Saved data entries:
..........
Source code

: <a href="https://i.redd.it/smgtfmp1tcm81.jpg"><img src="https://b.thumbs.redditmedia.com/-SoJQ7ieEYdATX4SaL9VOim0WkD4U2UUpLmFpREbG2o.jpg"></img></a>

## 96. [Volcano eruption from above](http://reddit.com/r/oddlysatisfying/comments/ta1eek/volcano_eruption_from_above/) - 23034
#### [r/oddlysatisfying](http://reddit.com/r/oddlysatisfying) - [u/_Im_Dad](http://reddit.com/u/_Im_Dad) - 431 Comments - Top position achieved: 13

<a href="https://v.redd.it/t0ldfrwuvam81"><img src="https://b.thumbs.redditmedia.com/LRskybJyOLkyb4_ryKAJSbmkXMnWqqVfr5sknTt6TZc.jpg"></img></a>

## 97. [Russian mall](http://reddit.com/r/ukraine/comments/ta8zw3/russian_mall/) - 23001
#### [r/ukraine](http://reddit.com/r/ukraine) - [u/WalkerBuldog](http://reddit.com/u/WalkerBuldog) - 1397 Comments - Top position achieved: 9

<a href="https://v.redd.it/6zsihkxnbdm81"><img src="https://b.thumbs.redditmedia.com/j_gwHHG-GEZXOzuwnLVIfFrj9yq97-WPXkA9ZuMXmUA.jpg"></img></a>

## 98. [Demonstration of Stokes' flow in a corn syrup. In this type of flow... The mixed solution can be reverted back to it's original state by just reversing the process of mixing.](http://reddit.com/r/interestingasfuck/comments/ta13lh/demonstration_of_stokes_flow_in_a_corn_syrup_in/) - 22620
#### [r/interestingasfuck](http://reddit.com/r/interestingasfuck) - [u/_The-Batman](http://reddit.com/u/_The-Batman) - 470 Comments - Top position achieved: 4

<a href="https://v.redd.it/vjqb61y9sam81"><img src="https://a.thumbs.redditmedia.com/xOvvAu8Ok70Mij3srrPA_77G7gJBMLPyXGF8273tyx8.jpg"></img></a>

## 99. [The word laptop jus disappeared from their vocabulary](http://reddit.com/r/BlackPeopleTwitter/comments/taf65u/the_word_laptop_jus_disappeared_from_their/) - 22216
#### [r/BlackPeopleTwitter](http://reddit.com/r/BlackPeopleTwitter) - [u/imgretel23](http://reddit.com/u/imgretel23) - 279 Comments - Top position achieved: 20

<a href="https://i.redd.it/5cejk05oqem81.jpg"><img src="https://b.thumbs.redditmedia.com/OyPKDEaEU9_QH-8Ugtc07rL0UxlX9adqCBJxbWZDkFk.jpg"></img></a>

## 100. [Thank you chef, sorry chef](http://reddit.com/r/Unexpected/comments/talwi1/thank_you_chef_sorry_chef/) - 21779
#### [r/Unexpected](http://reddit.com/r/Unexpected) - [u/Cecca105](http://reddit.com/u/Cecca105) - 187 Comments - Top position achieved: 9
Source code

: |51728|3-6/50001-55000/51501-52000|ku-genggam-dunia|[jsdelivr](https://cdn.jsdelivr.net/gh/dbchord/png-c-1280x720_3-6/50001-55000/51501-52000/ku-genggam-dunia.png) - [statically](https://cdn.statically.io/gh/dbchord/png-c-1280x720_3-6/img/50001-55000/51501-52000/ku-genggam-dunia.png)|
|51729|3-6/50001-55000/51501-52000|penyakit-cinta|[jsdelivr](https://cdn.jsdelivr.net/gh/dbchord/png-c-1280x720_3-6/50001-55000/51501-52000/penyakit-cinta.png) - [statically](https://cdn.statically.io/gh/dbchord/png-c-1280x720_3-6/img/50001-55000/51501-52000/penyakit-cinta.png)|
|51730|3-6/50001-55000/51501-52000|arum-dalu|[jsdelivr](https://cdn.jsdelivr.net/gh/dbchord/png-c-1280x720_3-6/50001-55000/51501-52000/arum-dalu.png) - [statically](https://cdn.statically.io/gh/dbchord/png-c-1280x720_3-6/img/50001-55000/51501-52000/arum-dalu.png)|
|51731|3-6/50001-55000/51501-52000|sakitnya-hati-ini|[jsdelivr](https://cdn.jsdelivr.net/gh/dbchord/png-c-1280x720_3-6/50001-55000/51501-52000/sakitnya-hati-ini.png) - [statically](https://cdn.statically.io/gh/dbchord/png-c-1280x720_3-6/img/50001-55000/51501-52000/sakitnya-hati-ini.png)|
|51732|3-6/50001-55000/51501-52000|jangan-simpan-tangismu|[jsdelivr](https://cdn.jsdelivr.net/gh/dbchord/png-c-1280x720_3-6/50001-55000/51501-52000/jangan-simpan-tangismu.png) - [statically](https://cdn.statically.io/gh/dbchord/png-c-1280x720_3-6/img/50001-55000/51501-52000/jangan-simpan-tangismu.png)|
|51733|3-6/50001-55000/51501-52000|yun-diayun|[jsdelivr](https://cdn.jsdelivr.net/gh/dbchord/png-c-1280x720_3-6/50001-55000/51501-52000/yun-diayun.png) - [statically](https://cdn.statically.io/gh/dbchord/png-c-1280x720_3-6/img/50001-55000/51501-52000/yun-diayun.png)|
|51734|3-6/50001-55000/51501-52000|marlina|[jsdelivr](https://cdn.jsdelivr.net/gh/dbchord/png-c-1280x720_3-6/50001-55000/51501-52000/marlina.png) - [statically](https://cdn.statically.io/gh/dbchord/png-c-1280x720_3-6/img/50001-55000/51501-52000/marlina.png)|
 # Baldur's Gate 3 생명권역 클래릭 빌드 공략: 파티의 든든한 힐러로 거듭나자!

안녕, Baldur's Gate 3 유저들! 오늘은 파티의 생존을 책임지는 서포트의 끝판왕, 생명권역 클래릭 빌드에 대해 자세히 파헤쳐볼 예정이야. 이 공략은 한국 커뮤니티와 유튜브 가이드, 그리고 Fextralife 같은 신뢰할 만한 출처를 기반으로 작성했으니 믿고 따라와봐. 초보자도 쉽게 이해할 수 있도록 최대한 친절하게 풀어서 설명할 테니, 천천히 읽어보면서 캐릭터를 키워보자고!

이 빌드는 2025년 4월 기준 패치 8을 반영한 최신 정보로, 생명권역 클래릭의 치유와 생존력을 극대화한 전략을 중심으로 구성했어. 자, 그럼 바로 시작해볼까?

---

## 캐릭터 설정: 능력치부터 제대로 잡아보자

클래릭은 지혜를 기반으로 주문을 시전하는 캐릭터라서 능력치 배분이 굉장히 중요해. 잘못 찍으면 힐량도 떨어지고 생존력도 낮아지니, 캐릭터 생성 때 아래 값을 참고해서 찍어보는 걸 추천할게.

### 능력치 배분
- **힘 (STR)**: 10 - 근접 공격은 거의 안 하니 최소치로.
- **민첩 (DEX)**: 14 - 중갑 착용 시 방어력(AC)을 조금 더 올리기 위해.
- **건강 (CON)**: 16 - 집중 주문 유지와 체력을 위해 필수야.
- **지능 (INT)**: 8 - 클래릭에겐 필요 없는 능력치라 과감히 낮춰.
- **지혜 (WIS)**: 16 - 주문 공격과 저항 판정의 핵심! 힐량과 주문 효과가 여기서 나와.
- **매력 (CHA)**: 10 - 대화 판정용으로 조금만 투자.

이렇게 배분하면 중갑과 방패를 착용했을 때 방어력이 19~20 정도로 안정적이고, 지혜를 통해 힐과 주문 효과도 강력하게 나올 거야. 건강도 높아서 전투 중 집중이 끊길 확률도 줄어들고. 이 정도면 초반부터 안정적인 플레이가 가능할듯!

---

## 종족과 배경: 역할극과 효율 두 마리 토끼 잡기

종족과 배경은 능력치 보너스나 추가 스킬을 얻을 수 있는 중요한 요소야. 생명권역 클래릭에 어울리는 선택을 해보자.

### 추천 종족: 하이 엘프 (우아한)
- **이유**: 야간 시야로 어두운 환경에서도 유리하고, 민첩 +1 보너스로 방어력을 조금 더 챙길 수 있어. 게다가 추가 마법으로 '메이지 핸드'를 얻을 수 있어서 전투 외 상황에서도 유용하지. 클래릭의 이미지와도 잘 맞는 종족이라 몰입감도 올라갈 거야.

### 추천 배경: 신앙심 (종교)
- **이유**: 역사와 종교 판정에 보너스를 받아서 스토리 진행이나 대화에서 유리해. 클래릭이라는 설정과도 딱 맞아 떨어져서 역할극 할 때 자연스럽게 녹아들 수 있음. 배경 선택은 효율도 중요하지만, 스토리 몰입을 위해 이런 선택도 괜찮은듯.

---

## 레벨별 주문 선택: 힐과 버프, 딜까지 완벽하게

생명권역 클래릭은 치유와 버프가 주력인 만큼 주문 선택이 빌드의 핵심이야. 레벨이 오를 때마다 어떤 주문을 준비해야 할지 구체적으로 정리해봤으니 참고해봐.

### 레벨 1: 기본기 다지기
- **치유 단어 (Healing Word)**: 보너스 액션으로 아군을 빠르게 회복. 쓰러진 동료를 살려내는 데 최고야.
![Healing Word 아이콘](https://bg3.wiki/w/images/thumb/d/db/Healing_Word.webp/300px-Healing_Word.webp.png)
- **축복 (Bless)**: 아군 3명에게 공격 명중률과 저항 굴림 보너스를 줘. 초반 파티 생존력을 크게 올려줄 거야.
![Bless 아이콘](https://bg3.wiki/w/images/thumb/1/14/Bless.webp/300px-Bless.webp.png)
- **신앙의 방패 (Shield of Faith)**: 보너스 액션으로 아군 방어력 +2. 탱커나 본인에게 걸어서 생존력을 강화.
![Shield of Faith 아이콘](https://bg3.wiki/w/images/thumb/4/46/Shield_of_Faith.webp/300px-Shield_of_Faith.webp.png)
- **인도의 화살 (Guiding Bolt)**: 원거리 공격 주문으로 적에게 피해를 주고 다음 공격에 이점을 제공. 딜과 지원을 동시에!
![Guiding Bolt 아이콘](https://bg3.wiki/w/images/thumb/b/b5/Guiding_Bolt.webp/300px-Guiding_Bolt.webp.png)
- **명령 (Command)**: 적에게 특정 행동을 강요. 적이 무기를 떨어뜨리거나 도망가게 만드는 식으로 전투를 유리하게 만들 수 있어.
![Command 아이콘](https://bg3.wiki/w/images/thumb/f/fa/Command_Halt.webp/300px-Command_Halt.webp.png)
..........
## EXERCISE DIRECTIONS
Take each line above that contains "images" and copy it out.

## ANSWER AREA
![Healing Word 아이콘](https://bg3.wiki/w/images/thumb/d/db/Healing_Word.webp/300px-Healing_Word.webp.png)
![Bless 아이콘](https://bg3.wiki/w/images/thumb/1/14/Bless.webp/300px-Bless.webp.png)
![Shield of Faith 아이콘](https://bg3.wiki/w/images/thumb/4/46/Shield_of_Faith.webp/300px-Shield_of_Faith.webp.png)
![Guiding Bolt 아이콘](https://bg3.wiki/w/images/thumb/b/b5/Guiding_Bolt.webp/300px-Guiding_Bolt.webp.png)
![Command 아이콘](https://bg3.wiki/w/images/thumb/f/fa/Command_Halt.webp/300px-Command_Halt.webp.png)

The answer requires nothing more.